> Excerpted passage
+++++

Pune
- Full name: Pune Football Club
- Nickname: Red Lizards
- Short name: PFC
- Founded: 21 July 2007; 19 years ago
- Dissolved: 2016; 10 years ago
- Ground: Balewadi Stadium Pune, Maharashtra
- Capacity: 10,900
- Owner: Ashok Piramal Group
- Website: punefc.com
| Home colours | Away colours | Third colours |

= Pune FC =

Former Indian professional association football club

Pune Football Club was an Indian professional football club based in Pune, Maharashtra. The club competed in I-League, then top flight of Indian football league system. The club was one of the most professional clubs in Indian football history, known mainly for their focus on fanfare, professional playing set-up, and focus on youth development. Pune was owned by Ashok Piramal Group.

Founded in 2007, the club was accepted into the I-League in 2009. In their first season in the I-League, the club managed to finish in a surprising third place before having their best ever season during the 2012–13 season in which they finished in second place.

+++++

[Collected data]

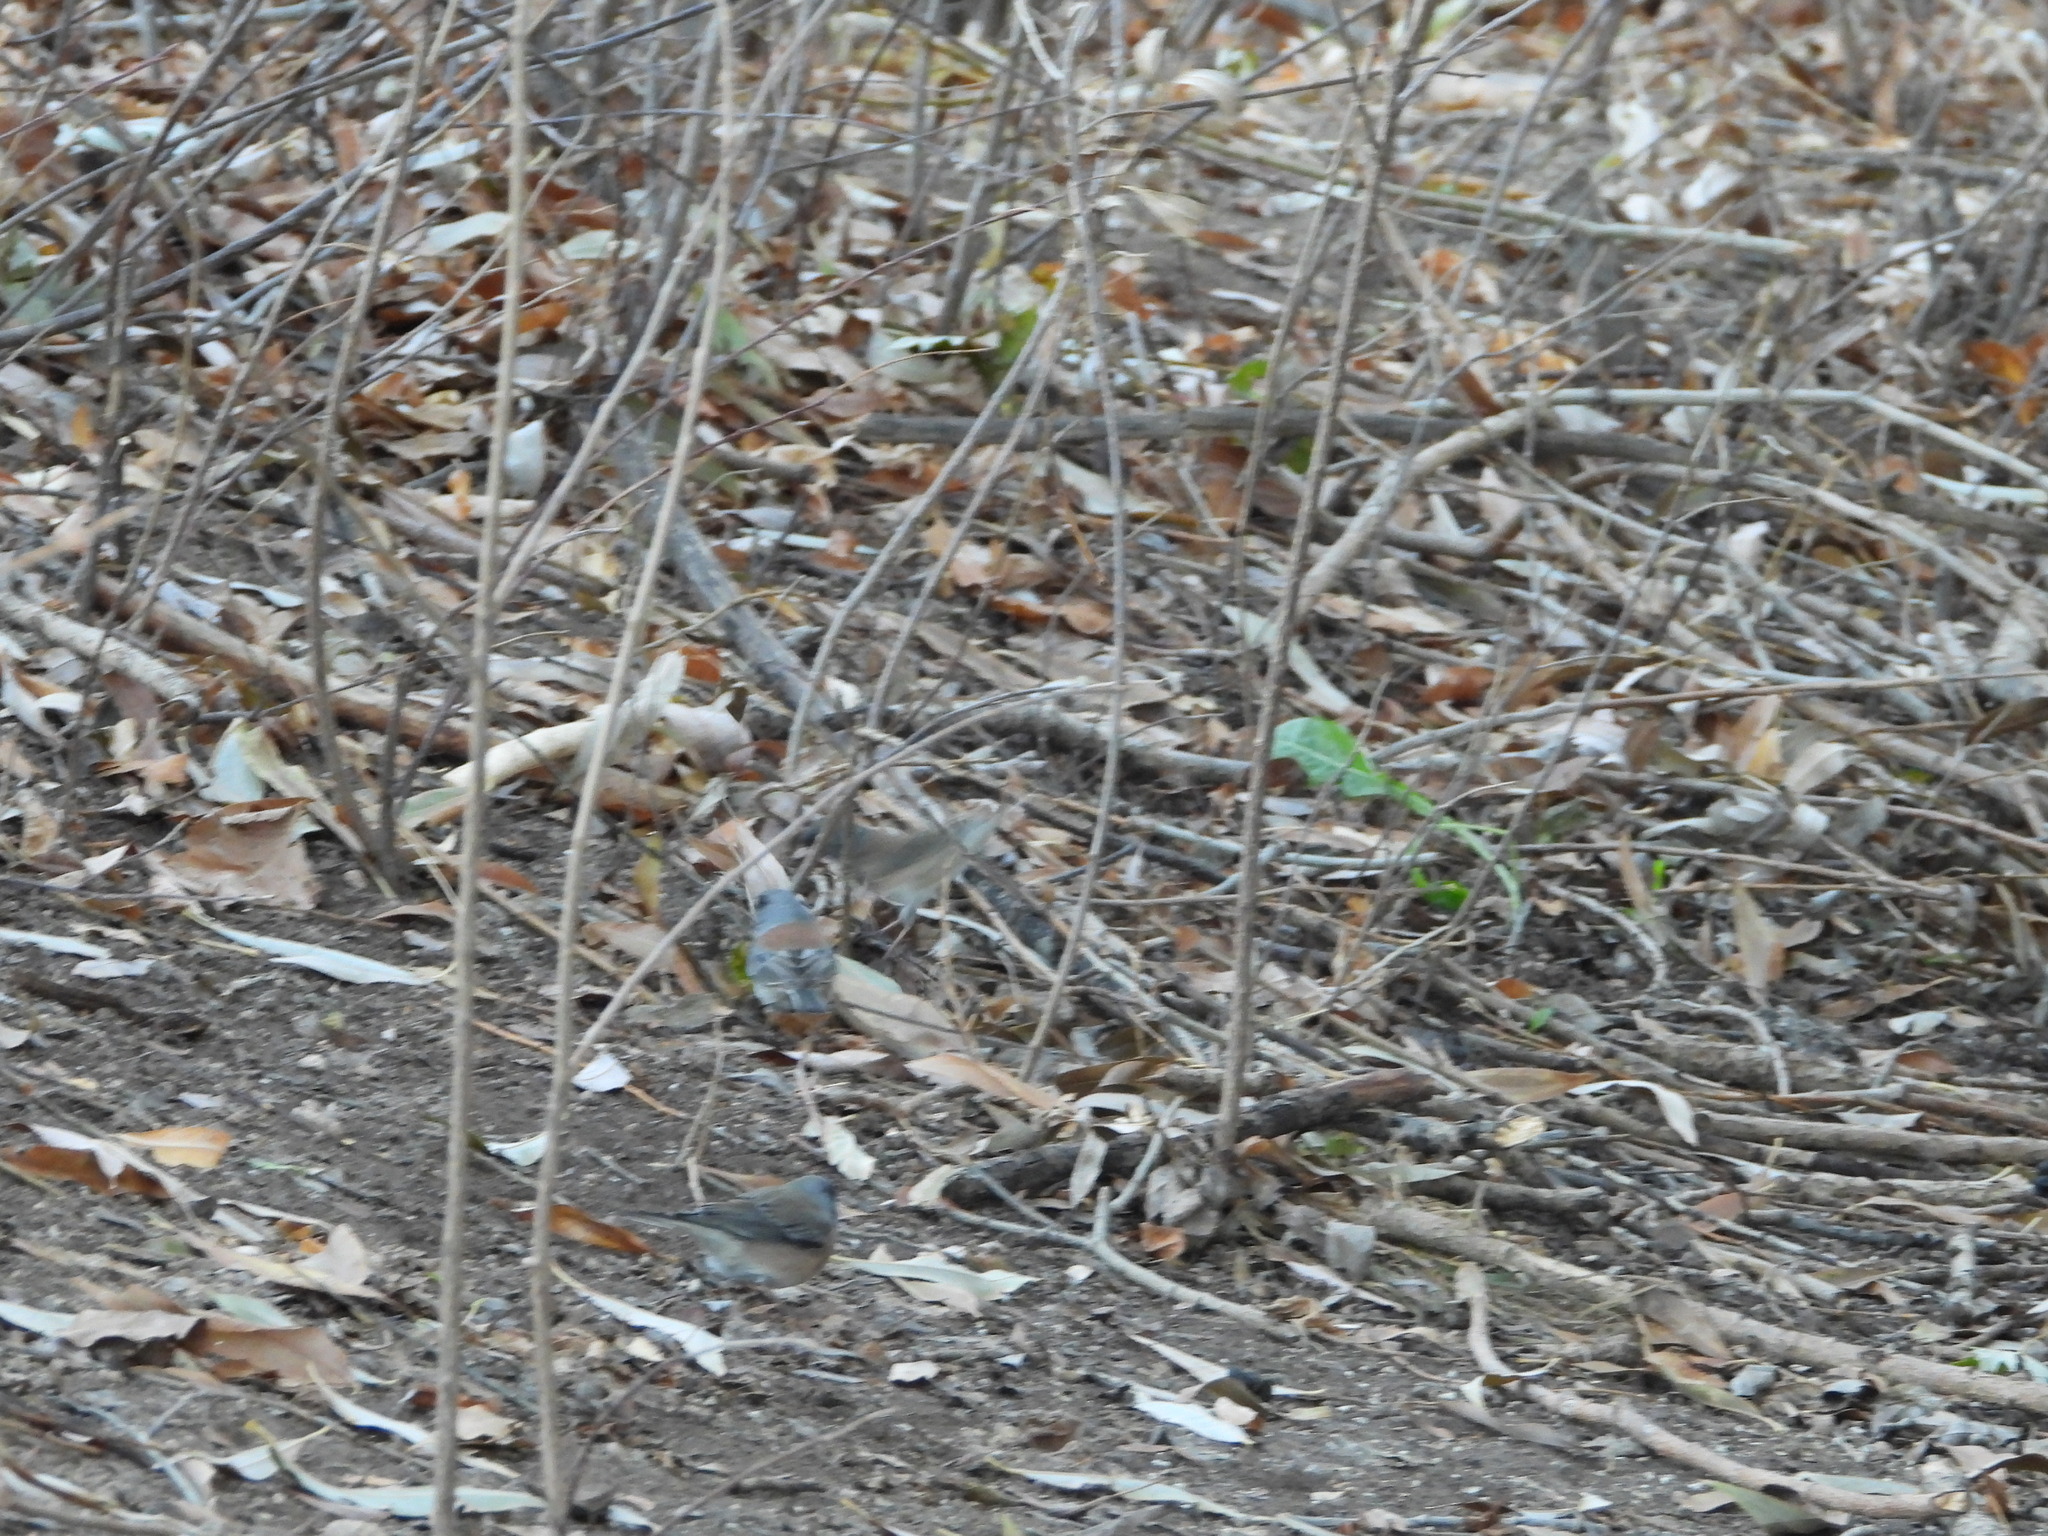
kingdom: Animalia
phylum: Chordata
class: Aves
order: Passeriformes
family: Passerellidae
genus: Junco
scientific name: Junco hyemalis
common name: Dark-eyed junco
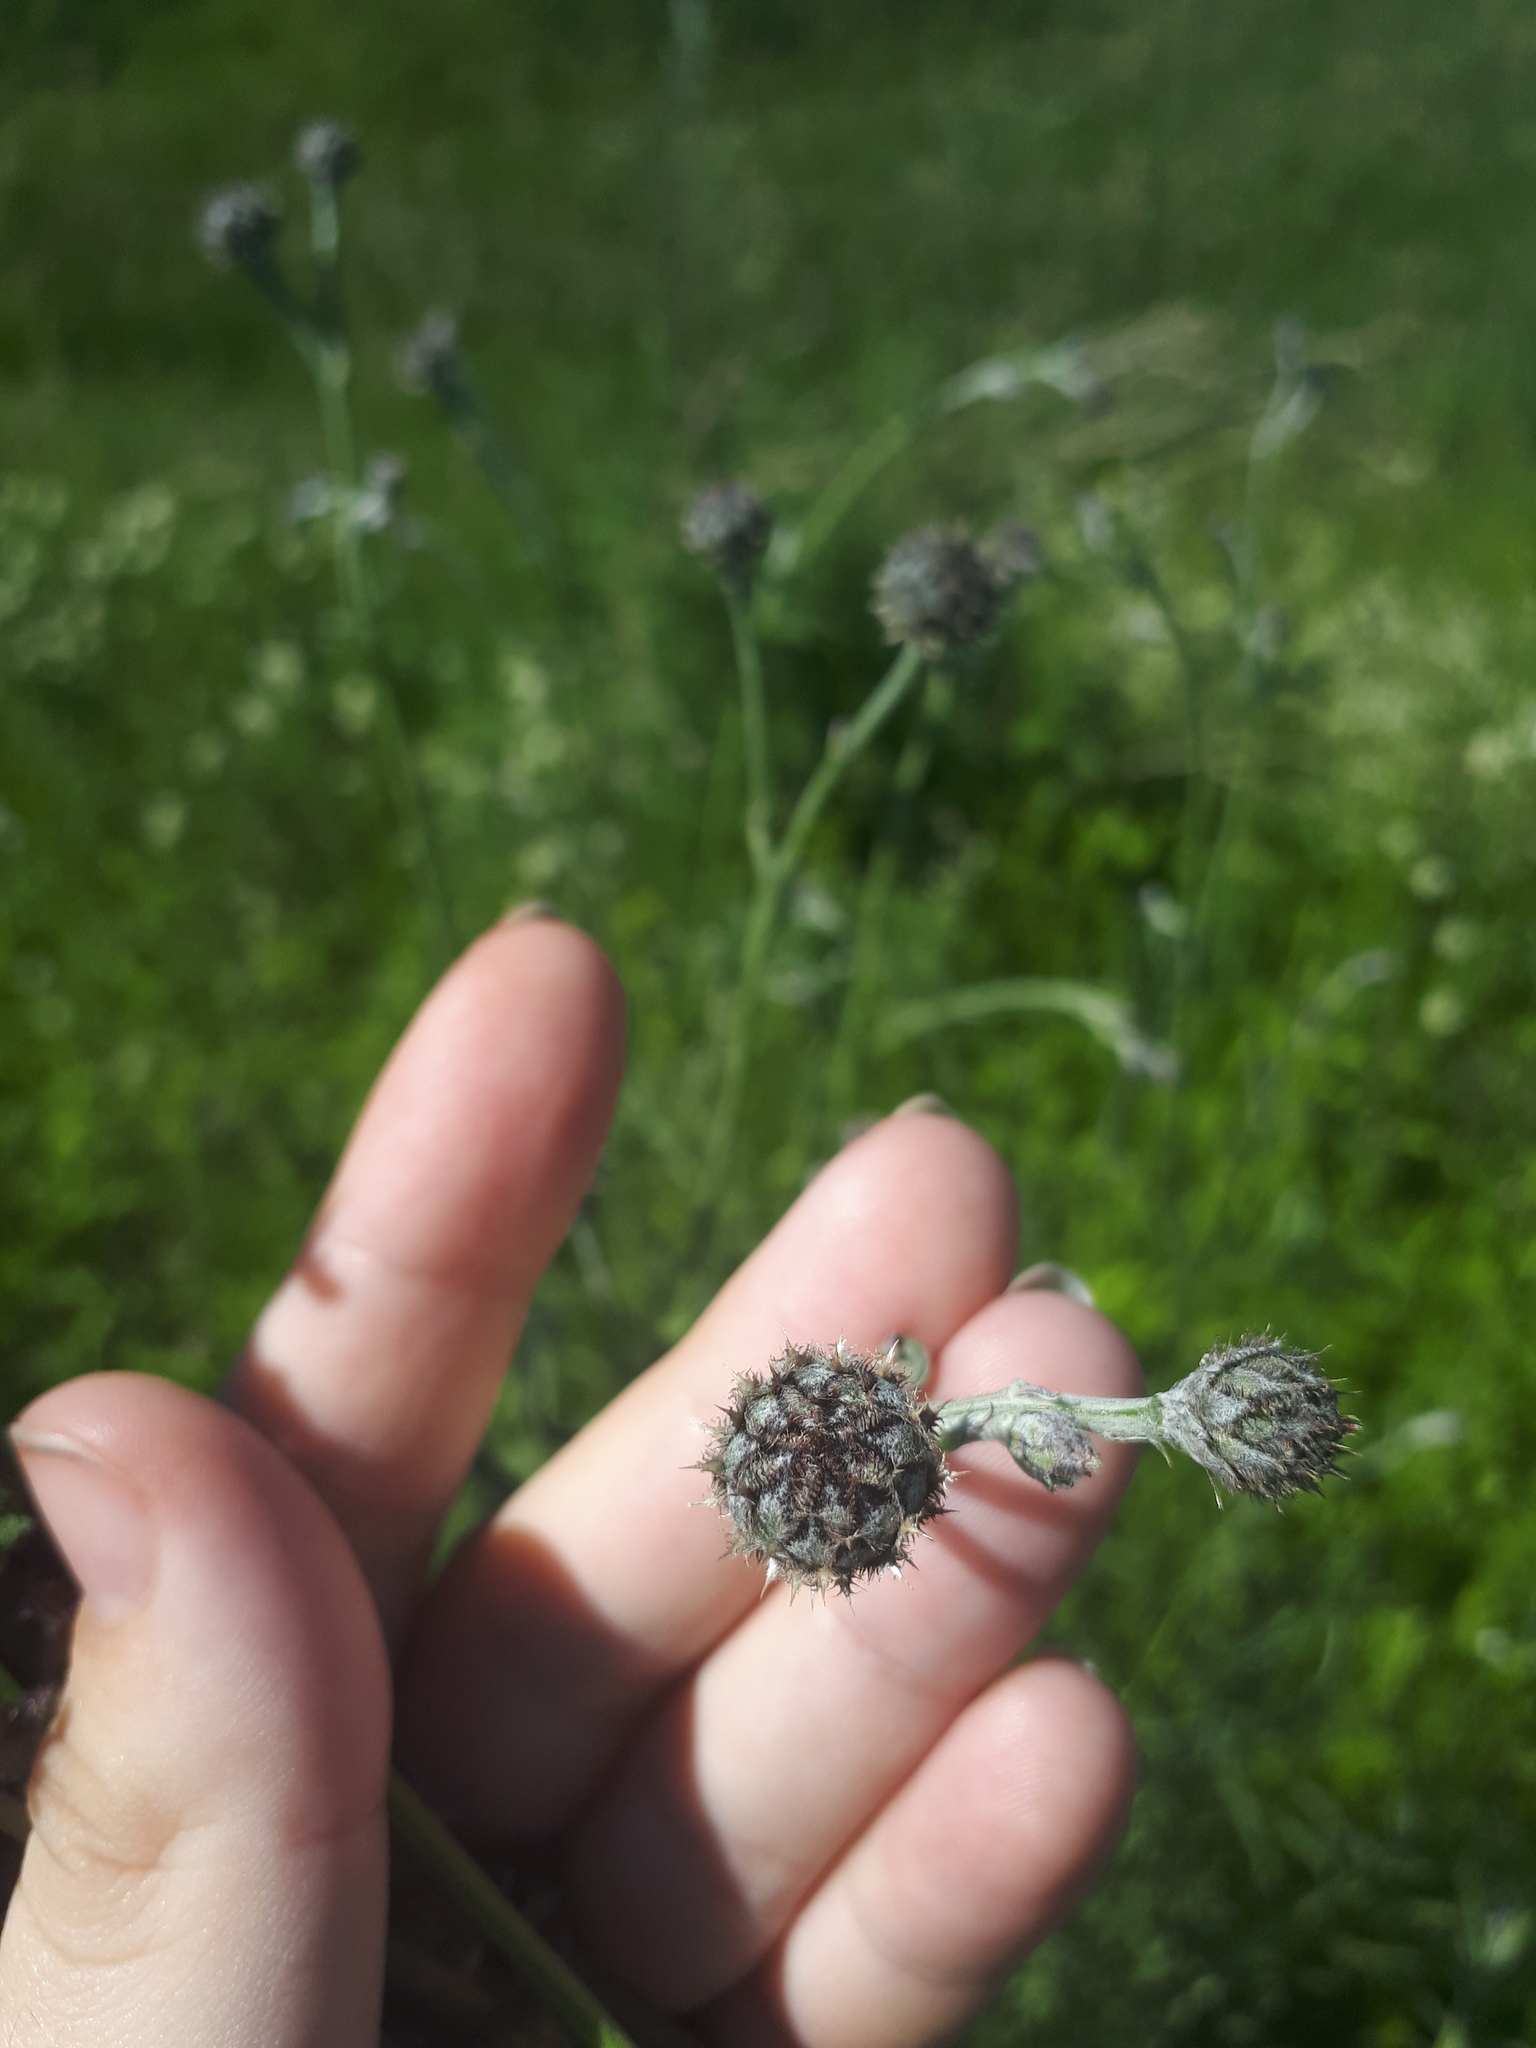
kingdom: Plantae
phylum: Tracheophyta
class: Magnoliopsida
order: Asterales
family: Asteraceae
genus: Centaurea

+++++

> Work order A
Answer these from the Pune FC article:
(i) What was the club's nickname?
(ii) What was the capacity of its ground?
(iii) Where did the club finish in its first I-League season?
> Work order B
Please duplicate part of the Pune FC article, beginning at the words "Former Indian professional" and stopping after "Ashok Piramal Group.".

> Reply A
(i) Red Lizards
(ii) 10,900
(iii) Third place

> Reply B
Former Indian professional association football club

Pune Football Club was an Indian professional football club based in Pune, Maharashtra. The club competed in I-League, then top flight of Indian football league system. The club was one of the most professional clubs in Indian football history, known mainly for their focus on fanfare, professional playing set-up, and focus on youth development. Pune was owned by Ashok Piramal Group.